Not to mention, there’s something alluring and emblematic about smoking paper milled in France, a country known for creating some of the finest art, wine, and food in the history of mankind.
Joining ZZZ’s Collective
ZZZ’s Collective is always taking submissions for new artists. Sellew assembled an art committee to help him source artwork for the brand. The 20-person art committee consists of his friends, colleagues, and other artists who find designs that align with the brand and will gather attention on retail shelves. Based out of Boston, ZZZ’s Collective just released two collaborations with local artists Allan Sousa (Love in the Time of Corona) and Adam O’Day (Alltopia).
O’Day’s design also covers a magnetic rolling tray. The magnetic cover conceals the goods from nosy in-laws or the Mormon missionaries peeking through your windows and ringing your doorbell so they can tell you what a cool guy Joseph Smith was.
“In the coming months, we are excited to announce collabs with Trap Bob, Tanner Valant, Barc, and a new piece by Mexico City-based artist Joaquin Carreño, Sellew said. “Carreño will be featured on our first-ever King Size Wide Paper + Tips pack.”
Cannabis + Art
Cannabis use has always been interwoven with the artist lifestyle simply because cannabis fuels art. Sousa spends most of his day getting high, working on art, because this is how many artists help entice and evoke their muse.
Art and cannabis have always been and will always be simpatico. Like Biggie Smalls and East Coast hip-hop or Gordon Ramsay calling some desperate line cook a shit-sandwich, these things are impossible to separate for good reason.

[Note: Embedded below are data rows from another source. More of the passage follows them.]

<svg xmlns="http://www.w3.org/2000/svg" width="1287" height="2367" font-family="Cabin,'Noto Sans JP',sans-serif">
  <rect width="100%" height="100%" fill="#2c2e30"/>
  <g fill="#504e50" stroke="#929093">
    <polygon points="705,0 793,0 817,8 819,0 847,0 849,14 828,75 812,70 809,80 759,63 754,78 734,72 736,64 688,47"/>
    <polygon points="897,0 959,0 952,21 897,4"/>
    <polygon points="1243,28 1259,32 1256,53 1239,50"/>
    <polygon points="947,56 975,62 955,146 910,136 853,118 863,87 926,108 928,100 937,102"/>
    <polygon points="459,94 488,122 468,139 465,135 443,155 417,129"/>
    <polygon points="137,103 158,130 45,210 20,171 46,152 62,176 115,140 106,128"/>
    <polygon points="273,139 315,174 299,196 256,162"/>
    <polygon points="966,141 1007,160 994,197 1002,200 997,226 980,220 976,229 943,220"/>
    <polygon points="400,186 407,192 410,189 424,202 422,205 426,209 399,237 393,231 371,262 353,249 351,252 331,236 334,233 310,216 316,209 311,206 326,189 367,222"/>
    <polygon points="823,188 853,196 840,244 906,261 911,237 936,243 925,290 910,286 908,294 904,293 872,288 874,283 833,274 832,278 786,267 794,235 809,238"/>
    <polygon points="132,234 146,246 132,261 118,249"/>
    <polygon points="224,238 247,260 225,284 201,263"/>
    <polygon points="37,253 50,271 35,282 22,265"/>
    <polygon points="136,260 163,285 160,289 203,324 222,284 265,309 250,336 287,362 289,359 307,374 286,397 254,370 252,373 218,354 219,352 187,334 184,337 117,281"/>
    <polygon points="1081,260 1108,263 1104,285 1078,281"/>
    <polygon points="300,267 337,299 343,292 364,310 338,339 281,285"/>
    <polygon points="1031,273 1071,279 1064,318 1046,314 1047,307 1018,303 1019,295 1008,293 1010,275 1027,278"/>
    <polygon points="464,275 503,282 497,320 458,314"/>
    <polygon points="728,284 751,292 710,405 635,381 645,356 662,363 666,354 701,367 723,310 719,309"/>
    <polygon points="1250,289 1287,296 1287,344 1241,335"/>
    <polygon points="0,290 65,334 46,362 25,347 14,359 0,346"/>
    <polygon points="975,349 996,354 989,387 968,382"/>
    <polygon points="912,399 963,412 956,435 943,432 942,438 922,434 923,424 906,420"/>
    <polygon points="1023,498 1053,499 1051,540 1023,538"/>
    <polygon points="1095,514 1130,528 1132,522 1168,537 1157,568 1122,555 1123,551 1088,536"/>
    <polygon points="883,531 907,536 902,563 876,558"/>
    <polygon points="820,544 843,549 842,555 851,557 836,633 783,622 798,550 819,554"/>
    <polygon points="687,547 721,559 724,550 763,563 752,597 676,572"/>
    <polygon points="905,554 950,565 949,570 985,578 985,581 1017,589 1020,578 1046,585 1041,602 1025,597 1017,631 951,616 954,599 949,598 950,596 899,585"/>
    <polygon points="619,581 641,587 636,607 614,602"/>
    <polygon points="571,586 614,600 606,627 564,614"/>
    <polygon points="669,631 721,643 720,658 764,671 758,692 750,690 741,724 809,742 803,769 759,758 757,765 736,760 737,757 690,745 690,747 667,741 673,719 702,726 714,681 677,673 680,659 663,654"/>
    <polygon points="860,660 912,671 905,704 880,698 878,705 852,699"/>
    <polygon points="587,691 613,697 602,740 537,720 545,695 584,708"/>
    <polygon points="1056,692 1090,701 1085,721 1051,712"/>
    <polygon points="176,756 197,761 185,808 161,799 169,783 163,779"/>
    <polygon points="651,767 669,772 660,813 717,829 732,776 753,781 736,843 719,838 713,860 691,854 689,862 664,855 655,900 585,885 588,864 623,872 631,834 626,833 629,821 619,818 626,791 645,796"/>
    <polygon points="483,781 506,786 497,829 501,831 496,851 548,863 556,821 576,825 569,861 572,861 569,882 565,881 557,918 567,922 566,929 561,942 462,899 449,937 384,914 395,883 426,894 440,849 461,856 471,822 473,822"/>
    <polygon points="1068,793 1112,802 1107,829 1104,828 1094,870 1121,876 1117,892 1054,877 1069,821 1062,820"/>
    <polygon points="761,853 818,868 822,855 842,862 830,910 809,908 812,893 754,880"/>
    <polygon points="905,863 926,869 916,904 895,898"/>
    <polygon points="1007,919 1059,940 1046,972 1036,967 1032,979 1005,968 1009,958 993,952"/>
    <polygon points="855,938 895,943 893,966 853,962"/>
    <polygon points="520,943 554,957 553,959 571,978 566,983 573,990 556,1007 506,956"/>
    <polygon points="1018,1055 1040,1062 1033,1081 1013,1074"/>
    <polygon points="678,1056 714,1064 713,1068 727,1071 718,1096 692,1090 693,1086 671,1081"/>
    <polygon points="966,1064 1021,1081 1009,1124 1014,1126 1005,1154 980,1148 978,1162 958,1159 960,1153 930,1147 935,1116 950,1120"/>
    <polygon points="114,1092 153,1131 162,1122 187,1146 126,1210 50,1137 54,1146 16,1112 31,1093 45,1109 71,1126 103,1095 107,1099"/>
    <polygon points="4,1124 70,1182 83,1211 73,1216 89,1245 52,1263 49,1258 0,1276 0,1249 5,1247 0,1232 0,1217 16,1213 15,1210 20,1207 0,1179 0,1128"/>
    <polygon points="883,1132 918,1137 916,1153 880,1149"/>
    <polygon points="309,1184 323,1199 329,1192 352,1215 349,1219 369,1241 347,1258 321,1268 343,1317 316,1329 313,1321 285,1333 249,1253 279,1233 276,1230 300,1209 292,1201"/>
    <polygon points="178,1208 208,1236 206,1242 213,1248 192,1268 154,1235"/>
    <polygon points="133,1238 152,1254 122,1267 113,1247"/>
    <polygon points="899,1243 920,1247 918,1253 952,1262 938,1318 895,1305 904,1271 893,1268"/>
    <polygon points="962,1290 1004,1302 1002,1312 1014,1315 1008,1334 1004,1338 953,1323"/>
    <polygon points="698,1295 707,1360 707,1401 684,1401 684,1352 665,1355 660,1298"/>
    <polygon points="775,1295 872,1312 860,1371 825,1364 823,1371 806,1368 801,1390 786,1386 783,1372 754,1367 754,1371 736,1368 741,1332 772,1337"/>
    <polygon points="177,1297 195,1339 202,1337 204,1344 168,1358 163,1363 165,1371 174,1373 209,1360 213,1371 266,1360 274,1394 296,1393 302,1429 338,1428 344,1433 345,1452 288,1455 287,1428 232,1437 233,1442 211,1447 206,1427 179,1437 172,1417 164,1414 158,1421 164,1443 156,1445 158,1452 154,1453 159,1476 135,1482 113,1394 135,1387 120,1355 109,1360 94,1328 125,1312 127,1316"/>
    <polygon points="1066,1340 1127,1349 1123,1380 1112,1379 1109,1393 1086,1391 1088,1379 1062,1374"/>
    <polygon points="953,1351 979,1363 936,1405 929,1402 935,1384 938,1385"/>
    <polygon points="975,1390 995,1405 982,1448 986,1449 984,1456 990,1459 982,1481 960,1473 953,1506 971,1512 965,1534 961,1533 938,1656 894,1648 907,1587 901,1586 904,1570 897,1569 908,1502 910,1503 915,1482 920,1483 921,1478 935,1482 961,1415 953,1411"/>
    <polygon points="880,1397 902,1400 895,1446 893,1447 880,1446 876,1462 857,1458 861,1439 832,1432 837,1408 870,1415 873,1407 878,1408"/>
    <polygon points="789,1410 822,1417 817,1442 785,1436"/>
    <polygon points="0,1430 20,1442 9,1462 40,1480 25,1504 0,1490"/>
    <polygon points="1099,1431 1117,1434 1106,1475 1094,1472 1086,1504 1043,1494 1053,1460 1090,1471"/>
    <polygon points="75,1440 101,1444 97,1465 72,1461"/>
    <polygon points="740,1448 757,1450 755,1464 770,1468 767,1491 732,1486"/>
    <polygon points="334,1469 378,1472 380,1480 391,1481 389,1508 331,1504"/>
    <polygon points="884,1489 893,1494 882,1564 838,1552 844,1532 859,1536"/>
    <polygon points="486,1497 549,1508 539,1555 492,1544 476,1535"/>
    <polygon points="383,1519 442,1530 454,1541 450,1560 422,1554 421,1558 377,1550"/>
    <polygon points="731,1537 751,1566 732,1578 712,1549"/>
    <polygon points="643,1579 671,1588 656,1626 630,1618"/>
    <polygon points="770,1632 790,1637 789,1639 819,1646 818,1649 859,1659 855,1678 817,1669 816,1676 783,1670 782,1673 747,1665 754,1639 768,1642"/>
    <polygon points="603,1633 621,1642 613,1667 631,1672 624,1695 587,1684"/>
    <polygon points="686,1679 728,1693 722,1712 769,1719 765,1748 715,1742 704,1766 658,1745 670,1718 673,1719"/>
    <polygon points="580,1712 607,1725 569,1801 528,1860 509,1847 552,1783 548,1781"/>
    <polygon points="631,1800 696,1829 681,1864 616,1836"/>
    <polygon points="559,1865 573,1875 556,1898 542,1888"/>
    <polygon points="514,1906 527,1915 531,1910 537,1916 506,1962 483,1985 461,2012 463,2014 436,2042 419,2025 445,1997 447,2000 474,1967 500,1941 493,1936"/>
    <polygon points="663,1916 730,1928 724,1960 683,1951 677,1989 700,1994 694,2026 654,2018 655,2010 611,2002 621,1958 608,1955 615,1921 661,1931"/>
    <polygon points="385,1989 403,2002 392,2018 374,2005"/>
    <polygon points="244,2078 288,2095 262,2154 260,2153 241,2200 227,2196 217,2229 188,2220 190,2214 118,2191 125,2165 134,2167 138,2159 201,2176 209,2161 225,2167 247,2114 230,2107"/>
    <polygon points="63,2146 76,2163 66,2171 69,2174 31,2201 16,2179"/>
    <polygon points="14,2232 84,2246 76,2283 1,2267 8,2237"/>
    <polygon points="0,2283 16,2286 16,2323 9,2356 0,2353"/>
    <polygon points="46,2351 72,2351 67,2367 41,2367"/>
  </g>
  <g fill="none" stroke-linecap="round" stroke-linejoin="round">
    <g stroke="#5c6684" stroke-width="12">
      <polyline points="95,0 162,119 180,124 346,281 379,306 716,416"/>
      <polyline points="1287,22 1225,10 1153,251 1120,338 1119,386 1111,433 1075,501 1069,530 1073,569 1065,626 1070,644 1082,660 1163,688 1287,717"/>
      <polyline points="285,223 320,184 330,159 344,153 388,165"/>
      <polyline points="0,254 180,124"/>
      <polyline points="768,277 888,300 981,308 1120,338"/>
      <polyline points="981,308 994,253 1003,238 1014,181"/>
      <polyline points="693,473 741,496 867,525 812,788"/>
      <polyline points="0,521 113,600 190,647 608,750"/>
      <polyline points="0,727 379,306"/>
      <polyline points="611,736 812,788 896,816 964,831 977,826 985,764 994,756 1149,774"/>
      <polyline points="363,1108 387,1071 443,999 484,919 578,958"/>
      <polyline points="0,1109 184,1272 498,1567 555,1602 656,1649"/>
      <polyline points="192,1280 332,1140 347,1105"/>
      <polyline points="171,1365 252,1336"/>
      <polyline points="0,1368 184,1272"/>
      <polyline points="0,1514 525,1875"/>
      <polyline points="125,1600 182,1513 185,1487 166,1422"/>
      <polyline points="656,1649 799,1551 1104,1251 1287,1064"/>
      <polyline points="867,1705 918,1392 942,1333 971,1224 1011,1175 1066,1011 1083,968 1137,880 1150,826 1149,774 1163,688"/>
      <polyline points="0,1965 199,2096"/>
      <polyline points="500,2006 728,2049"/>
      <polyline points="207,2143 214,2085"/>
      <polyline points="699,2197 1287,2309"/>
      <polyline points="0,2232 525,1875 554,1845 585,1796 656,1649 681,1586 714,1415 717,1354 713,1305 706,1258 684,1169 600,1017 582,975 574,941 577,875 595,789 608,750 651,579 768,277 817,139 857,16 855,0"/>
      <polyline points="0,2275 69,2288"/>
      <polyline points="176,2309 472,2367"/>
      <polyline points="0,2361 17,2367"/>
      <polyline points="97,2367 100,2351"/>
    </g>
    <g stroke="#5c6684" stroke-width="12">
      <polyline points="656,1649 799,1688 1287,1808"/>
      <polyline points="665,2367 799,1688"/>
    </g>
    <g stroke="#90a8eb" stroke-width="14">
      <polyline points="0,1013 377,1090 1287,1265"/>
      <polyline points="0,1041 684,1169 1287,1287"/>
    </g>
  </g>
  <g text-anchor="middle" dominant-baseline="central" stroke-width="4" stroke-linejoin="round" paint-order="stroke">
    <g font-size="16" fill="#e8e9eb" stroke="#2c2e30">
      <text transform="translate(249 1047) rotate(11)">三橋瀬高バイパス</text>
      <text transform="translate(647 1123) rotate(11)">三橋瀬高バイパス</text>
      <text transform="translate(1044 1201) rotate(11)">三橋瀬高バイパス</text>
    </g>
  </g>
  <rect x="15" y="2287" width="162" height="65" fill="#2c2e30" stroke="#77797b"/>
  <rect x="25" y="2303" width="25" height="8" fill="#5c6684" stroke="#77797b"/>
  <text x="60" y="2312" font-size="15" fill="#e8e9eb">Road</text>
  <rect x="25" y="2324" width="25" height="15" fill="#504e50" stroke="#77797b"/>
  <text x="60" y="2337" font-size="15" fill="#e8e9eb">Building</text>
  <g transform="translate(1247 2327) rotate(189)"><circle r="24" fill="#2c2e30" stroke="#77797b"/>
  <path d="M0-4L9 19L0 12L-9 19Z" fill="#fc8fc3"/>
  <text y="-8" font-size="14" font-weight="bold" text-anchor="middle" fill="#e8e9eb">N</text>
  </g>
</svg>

It’s fitting that, after cannabis use has inspired so much art throughout the course of human history, it’s helping put some money back into artists’ pockets. Whether you’re the one painting the pictures, buying the prints for or rolling fat doinks with French milled hemp papers on a designer rolling tray {damn, that sounds baller, doesn’t it?} “A life lived for art is never a life wasted,” Ben Haggerty once said.